- New York, NY United States

Information
- Grades: PreK-12
- Website: https://harlemvillageacademies.org/

= Harlem Village Academies =

Network of charter schools in New York City

Harlem Village Academies (HVA) is a group of five charter schools in Harlem, New York serving students from PreK through 12th grade. HVA is known for its deeper learning philosophy, and is the only group of charter schools in New York State offering Montessori early childhood education and the International Baccalaureate (IB) program. It has produced high levels of academic performance, ranking at the very top compared to state, city, charter, and district averages.

== Mission ==
Harlem Village Academies prepares students to become intellectually sophisticated, wholesome in character, avid readers, fiercely independent thinkers, and compassionate individuals who graduate from college and make a meaningful contribution to society.

== Academic Performance ==
Harlem Village Academies has consistently posted strong academic outcomes. According to the New York State Department of Education, for the most recent state tests in 2025, 90% of HVA students scored proficient in reading (English Language Arts), compared to a statewide average of 53%, and 94% of students scored proficient in mathematics, compared to 55% statewide.

The schools report that 100% of their seniors are accepted to 4-year colleges.

== History ==
In 2002, after two years of field research, fundraising, education design, and startup planning by the founder Dr. Deborah Kenny, the Harlem Village Academies charters were submitted and subsequently approved by the Charter Schools Institute of the State University of New York. In its early years HVA partnered with a local community based organization, the East Harlem Council for Community Improvement (EHCCI).

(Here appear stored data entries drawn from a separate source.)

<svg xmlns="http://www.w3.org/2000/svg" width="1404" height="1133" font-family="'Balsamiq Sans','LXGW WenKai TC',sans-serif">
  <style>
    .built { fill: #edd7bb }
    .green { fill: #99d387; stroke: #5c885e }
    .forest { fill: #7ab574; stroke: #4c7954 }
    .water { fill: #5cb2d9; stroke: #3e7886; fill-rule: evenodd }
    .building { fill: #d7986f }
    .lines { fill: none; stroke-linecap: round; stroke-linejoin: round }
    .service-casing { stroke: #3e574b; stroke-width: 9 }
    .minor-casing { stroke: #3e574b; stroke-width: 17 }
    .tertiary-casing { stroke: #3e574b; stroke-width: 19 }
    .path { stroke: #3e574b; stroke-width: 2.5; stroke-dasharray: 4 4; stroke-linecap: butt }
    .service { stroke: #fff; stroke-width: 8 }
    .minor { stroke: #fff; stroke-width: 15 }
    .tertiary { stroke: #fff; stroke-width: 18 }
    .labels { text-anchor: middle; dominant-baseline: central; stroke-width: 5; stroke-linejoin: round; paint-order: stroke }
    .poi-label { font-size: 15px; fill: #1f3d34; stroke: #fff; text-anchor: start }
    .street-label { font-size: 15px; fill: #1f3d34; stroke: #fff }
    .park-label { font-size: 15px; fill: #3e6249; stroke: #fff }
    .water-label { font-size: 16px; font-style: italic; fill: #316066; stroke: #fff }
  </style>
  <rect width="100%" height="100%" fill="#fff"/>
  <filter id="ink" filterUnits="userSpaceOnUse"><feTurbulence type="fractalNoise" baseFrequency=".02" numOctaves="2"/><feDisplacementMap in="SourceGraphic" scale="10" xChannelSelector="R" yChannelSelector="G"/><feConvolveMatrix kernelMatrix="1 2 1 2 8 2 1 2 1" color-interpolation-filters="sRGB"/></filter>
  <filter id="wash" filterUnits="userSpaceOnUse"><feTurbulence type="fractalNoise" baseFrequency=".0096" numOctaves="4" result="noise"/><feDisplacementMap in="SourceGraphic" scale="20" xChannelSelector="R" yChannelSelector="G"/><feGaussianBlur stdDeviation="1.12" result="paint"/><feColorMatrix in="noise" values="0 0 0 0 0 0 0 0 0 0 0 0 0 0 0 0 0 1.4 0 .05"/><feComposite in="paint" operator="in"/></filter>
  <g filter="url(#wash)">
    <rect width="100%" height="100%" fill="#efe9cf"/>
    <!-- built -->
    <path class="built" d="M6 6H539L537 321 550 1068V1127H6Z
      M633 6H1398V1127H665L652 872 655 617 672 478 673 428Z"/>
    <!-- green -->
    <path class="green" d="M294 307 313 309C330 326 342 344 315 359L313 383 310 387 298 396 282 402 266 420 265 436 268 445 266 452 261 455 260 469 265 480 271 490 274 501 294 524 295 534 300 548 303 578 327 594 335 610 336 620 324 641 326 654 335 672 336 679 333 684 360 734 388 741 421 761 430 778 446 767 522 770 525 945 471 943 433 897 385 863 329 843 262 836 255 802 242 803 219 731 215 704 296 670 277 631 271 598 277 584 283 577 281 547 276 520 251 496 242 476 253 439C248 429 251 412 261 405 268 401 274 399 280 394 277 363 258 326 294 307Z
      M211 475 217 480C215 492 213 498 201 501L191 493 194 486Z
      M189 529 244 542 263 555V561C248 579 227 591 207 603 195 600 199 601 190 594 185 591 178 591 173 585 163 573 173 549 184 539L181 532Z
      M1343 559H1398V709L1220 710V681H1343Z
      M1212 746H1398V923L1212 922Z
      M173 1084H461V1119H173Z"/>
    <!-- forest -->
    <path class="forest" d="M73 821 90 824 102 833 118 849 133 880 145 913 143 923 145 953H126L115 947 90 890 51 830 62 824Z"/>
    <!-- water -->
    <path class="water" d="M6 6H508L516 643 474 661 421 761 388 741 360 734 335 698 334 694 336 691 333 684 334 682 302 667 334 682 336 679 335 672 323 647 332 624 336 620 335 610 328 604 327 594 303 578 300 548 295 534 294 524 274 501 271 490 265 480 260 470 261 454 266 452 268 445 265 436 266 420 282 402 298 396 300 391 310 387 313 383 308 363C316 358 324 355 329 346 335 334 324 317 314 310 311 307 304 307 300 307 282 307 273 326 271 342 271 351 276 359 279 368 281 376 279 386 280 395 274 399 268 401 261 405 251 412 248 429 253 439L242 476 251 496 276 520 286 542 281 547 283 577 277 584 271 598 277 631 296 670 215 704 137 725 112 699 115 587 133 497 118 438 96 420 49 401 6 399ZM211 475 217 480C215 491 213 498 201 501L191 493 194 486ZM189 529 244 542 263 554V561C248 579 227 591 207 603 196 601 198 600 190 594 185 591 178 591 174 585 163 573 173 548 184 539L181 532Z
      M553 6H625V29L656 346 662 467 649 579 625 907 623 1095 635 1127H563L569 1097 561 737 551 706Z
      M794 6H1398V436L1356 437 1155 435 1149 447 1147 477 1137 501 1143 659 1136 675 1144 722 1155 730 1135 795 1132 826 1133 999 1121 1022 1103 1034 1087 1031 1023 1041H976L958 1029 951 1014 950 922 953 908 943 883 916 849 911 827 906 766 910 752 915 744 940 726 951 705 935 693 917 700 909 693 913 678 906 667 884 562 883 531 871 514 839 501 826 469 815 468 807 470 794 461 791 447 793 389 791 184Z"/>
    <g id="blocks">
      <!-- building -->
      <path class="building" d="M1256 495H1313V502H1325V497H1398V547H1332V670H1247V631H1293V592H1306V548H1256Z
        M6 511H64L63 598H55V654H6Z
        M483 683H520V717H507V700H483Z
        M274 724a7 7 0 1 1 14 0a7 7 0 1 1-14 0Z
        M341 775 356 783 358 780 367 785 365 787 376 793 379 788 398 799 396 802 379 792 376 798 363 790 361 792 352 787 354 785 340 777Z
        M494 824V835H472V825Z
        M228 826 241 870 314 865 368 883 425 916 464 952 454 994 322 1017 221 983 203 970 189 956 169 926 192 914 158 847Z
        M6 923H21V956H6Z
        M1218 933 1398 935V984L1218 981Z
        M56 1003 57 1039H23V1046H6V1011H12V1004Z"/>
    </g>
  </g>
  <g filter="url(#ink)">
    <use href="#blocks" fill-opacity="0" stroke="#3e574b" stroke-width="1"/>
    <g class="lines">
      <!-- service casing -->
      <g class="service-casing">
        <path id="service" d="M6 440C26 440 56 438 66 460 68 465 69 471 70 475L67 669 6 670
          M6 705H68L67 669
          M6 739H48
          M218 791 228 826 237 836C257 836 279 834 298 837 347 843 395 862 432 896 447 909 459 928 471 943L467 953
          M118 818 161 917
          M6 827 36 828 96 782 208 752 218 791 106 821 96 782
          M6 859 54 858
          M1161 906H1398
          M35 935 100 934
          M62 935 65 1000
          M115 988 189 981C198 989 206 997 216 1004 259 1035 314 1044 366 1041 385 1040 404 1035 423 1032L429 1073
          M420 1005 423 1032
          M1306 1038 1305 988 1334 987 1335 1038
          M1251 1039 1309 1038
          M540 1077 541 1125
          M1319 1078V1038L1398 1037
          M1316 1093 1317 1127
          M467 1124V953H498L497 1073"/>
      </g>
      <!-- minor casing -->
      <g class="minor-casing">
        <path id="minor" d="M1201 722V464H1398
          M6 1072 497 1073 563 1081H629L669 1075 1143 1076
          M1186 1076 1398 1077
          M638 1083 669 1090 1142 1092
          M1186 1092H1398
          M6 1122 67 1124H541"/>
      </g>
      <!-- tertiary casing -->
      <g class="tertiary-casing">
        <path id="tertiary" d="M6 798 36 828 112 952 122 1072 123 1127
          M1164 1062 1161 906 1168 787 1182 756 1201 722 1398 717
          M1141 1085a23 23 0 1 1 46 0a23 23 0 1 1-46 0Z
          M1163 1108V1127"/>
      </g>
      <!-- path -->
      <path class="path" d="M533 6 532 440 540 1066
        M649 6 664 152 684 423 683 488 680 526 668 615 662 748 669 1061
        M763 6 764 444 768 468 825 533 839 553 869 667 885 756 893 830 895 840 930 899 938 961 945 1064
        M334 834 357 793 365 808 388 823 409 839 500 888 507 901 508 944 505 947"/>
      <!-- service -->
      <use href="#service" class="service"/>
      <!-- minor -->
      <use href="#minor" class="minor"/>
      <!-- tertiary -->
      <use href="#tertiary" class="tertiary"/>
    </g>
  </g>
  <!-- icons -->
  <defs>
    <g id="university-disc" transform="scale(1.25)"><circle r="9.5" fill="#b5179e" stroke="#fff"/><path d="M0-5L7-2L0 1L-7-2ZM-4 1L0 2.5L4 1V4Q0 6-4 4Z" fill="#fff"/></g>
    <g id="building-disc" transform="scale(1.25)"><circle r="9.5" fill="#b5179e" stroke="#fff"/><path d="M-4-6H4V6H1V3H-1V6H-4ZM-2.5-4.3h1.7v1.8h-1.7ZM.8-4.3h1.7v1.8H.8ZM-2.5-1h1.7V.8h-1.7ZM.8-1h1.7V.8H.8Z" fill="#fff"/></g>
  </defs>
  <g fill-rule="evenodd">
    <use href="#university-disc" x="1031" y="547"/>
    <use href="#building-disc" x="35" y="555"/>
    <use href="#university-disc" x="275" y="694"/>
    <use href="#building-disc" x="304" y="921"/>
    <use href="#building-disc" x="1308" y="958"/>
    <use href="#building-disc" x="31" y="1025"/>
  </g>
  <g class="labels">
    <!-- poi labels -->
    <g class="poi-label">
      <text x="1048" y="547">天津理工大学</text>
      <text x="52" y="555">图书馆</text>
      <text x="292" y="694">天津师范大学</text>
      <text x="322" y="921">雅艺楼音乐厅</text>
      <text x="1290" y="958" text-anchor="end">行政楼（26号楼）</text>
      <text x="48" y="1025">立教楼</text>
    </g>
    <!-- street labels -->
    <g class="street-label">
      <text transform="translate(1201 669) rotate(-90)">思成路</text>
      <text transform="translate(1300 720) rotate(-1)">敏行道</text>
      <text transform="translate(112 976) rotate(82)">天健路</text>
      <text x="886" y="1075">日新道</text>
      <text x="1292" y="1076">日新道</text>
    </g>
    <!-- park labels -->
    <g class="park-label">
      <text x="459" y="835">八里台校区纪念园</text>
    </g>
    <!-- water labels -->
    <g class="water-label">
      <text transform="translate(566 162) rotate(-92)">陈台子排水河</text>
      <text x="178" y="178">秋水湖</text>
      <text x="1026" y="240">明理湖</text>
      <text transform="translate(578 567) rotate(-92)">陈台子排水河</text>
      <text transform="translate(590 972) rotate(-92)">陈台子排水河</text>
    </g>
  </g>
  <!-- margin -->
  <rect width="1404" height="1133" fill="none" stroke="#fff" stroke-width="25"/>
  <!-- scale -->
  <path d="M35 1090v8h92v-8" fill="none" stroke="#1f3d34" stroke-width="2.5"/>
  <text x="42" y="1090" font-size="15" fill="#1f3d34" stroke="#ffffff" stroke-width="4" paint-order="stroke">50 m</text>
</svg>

In 2003, the first HVA was opened as a middle school in Harlem with Dr. Kenny serving as founding principal. The first class of students entered the school 5th grade. In 2005, the second HVA middle school was opened. The two middle schools are called HVA West Middle and HVA East Middle. "The majority of the youngsters come into the middle schools performing at three to four years behind their grade levels." In thinking about the design for the schools, "It never crossed Ms. Kenny's mind that a rich and abiding intellectual life was out of the reach of the kids growing in a tough urban environment."

In August 2007, HVA opened its third school: a high school called HVA High. The high school was initially located inside the EHCCI community center, and eventually developed a new school facility build through a public-private partnership. In 2009, with 400 students on the wait list ofr its middle schools, Mayor Michael Bloomberg called HVA "the poster child for this country" and a model of President Obama's educational aspirations.

In 2012, HVA opened its fourth and fifth schools: the two HVA elementary schools. The first class of elementary students entered in kindergarten. These schools are known as HVA East Elementary and HVA West Elementary. The vision for the kindergarten program was inspired by early childhood development experts such as Nancy Carlsson-Paige. The HVA kindergarten promoted the idea that, "Play is not a break from learning or a way to fill time for the little ones: play, imagination and discovery are how kindergartners learn."

In 2013, it established the Deeper Learning Institute (DLI), a graduate program resulting in a master's degree and certifications in both elementary and special education, to support instructional practices.

In 2016, consistent with Kenny's vision of deeper learning, HVA began offering the International Baccalaureate (IB), and in 2020 shifted to "IB for All" in which all students are engaged in a rigorous course of study. In 2020, as part of Kenny's expansion of the organization's focus on deeper learning at all grade levels, Kenny conceived of the idea of opening a PreK based on the Montessori method. The first HVA Montessori PreK program opened in 2021.

== Schools ==
Schools in the network include:

| School | Grades Served | Location |
|---|---|---|
| HVA East Elementary | PreK-4 | 2351 1st Avenue |
| HVA West Elementary | PreK-4 | 74 West 124th Street |
| HVA East Middle | 5-8 | 2351 1st Avenue |
| HVA West Middle | 5-8 | 244 West 144th Street |
| HVA High | 9-12 | 35 West 124th Street |

== Instructional Approach ==
The schools emphasize a deeper learning approach focused on critical thinking, intrinsic motivation, problem solving, student self-direction, and challenging curriculum, including:

=== Montessori PreK ===
HVA operated a Montessori-based PreK progrma designed to promote student independence, concentration, and self-directed learning. The program emphasized extended periods of focused work, student responsibility, and the use of specialized instructional materials.

The Montessori program was introduced in the 2021-22 school year. As of 2026, HVA is pursuing accreditation by the American Montessori Society, which would make it one of just 16 AMS public member schools that have completed this rigorous process.

=== International Baccalaureate ===
HVA High School offers the International Baccalaureate (IB) Diploma Programme. The school follows an "IB for All" model, in which all students complete the requirements of the IB diploma sequence as a condition of graduation.

The IB curriculum includes advanced coursework across mathematics, science and technology, English, literature, language acquisition, history, civics, and the arts, as well as unique core components including theory of knowledge, extended essays, and interdisciplinary assessments.